Vergelijk Kundgabe met vertaling

Meer vertalingen:

Zuivering van de ziel voorwaarde voor de vereniging met God - Hulp aan de dwalenden

Als de Geest van God in jullie ontwaakt, dan zal leven wat voordien dood was. De ziel zal opstaan en in beweging komen. Ze zal haar omhulsel verlaten en steeds alleen maar het licht zoeken. En wat dan uit dit licht geboren wordt, zal voor eeuwig niet meer vergaan. En zo heeft de Heer alle wezens op aarde de bekwaamheid gegeven, de goddelijke Geest in zich op te nemen, wanneer het verlangen maar actief wordt en de mens zijn bestaan beschouwt als een buitengewone opdracht.
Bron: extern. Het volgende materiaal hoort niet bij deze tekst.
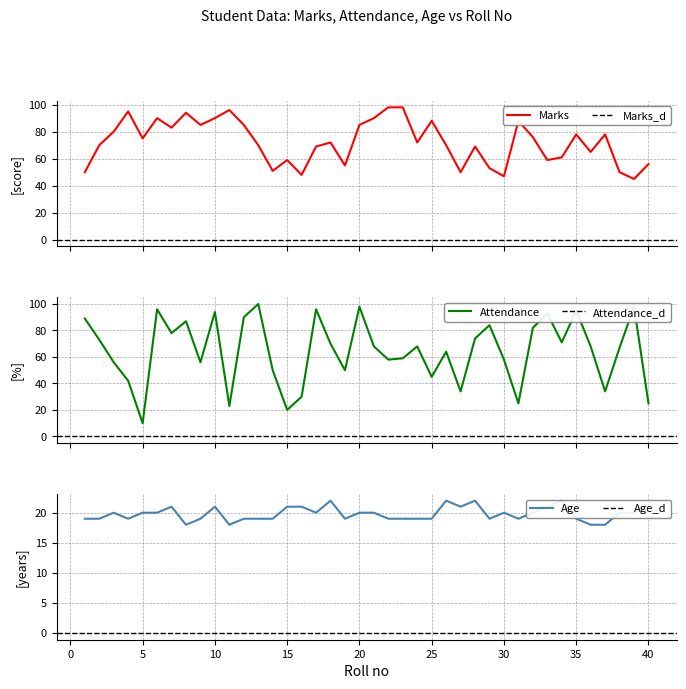

True or false: Attendance and Age intersect in this chart.

True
Aangezien de verbinding met de goddelijke Vadergeest steeds opnieuw tot stand moet worden gebracht om het eeuwige leven te bereiken, zal een inspannende arbeid aan de vereniging vooraf moeten gaan: het werk van een zuivering van de ziel, die de Geest van God immers moet opnemen. Deze zuivering van de ziel kan wederom alleen plaatsvinden, wanneer haar verlangen afgewend wordt van de materie, wanneer ze gewillig alles opgeeft wat haar tot nu toe ketende om dat in te ruilen voor iets dat veel kostbaarder is, om juist in verbinding te treden met de goddelijke Geest.
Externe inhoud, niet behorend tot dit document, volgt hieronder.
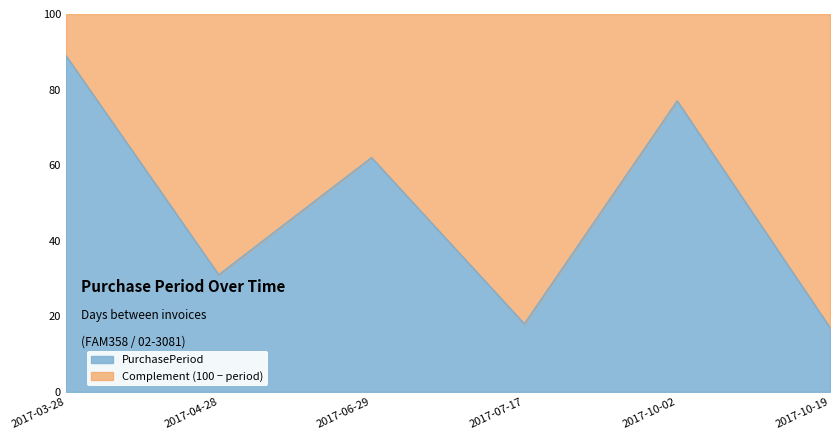

How many lines are shown in the chart?

1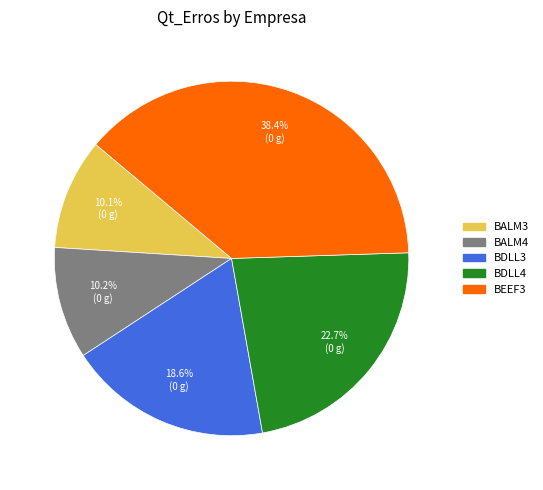

What is the largest slice in the pie chart?

BEEF3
Niets kan de ziel bepalend beïnvloeden. Ze moet zich uit zichzelf over haar opgave bezinnen. Ze moet willen dat ze vooruitgaat op de weg van het inzicht. Tegelijkertijd moet ze ook de wil om zich met de hemelse Vader te verenigen, omzetten in daden. De wil die zo gevormd is, blijft dan steeds ondergeschikt aan de goddelijke wil. De Geest van God laat daarna geen teruggang meer toe, want wie eenmaal deze weg betreden heeft en eindelijk in de wil van de Heer is, blijft voor altijd en eeuwig met Hem verbonden. De Heer zal zo een ziel nooit opgeven.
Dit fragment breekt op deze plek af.